Start of Records to use

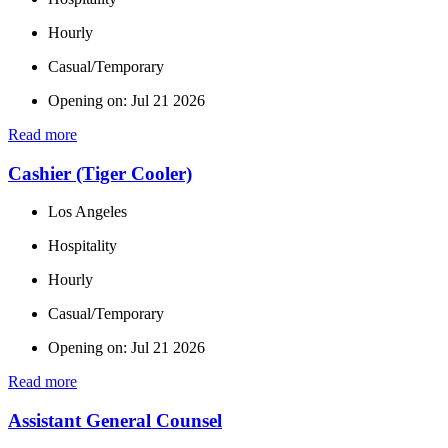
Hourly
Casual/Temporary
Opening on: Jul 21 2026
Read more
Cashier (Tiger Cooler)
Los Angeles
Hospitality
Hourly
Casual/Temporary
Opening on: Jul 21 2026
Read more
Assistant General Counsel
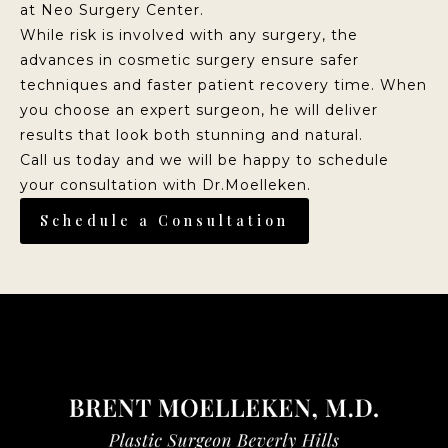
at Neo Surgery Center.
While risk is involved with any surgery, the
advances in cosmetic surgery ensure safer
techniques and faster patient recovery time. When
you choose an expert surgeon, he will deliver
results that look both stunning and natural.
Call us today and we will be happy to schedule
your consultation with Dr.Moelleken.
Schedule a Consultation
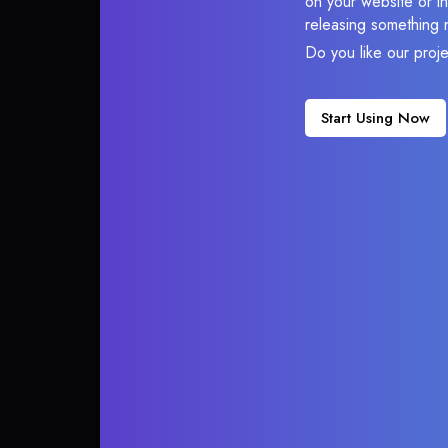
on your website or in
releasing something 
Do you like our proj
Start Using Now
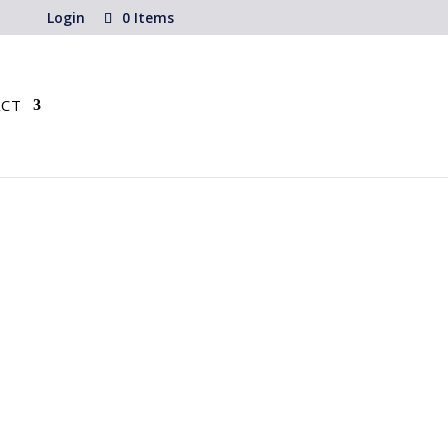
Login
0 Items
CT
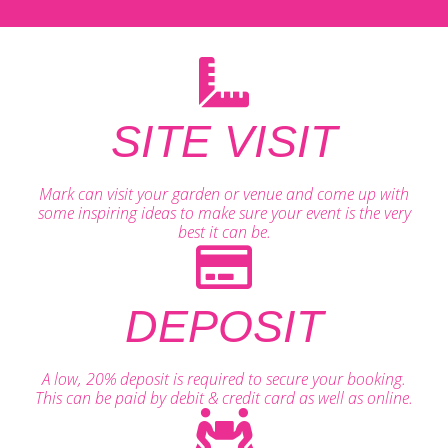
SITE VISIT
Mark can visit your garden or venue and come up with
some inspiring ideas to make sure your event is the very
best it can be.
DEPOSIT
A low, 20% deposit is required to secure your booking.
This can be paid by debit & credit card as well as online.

End of Records to use

Directive: Exclude all pictures and reproduce verbatim the lines running from the line that contains "releasing something" to the end of the data above, both ends included.

Final answer:
releasing something 
Do you like our proj
Start Using Now
Login
0 Items
CT
SITE VISIT
Mark can visit your garden or venue and come up with
some inspiring ideas to make sure your event is the very
best it can be.
DEPOSIT
A low, 20% deposit is required to secure your booking.
This can be paid by debit & credit card as well as online.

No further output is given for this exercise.